《情倾太傅》分卷阅读63

    言归正传。

    慕容时端坐龙椅上,听得底下太史呈报的几件事,便转头问道:“皇叔与皇弟对于今日所闻,可有何看法,不妨说出来听听。”

    慕容厉虎目微眯,微微前倾了身躯,森然道:“淮南郡何人管辖?大水淹了一月之余竟今日才报?”他说着,猛的一拍扶手,腾身跃至殿中一名正在发抖的矮胖官员面前,大发雷霆:“地方上的呈报哪日递上来的?你又是如何处理、哪日上报的!黎民百姓受灾,损失了一国之本,与你有何好处?”

    那人支吾了许久仍说不出完整句子,似是被慕容厉吓得太狠,竟是涕泪交流昏了过去!

    慕容时见状也不吱声,一脸严肃的坐着。同样看戏的自然还有慕容临,只不过他注意着的却是文臣之首的宰相李大人。

    “侯爷所言甚是,”李宰相终是发话了,他轻咳一声,出列冲慕容时微微欠身,便转向慕容厉道:“当务之急还是赈灾治水,这等……”

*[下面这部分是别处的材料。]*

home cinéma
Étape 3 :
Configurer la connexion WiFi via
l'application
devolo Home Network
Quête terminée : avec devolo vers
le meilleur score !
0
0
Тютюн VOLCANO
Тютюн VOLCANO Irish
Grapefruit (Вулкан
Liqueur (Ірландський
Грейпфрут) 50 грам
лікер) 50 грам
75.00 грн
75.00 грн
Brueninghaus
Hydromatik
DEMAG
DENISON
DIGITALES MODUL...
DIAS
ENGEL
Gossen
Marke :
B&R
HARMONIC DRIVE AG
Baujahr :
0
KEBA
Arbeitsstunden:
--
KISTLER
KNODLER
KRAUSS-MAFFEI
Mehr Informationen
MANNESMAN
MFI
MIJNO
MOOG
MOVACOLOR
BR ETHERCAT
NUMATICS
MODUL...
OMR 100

    “这等混吃等死徒享安逸之辈,便当重罚,以警效尤!”慕容厉截话怒斥,瞪视群臣一圈后,才看向慕容时,单膝跪下恭身道:“肃恭已近一年未曾上朝,故此事处理或有不当,望皇兄海涵。只是肃恭斗胆一言,请皇兄准臣弟直说才是。”

    慕容时笑了笑,抬手道:“皇弟一向赏罚分明,起来说话,只需照你心中所想,但讲无妨。”

    竟是兄弟二人一唱一和,将宰相彻底抛到一边去了。

    慕容厉正要开口说话,就听得慕容临一敲扇骨,恍然道:“哎呀!肃恭你怎么伤还未好就这般冲动易怒?若是气出病来可怎生是好?陛下还听本王一言,将此交由本王处置可好?”

    说话间他已走下御阶,站到慕容厉身侧将他拉了起来。随即又是那副懒洋洋好似没有骨头般的样子,转头冲宰相笑了笑:“李大人莫怪,定国侯近来心情颇为不畅,凡事容不得一点儿疏忽,连本王这个叔叔也忌了他三分。不过……这水患确是应先于责罚,宰相大人确是明察秋毫,不若先说说以往您主政之时如何处理?”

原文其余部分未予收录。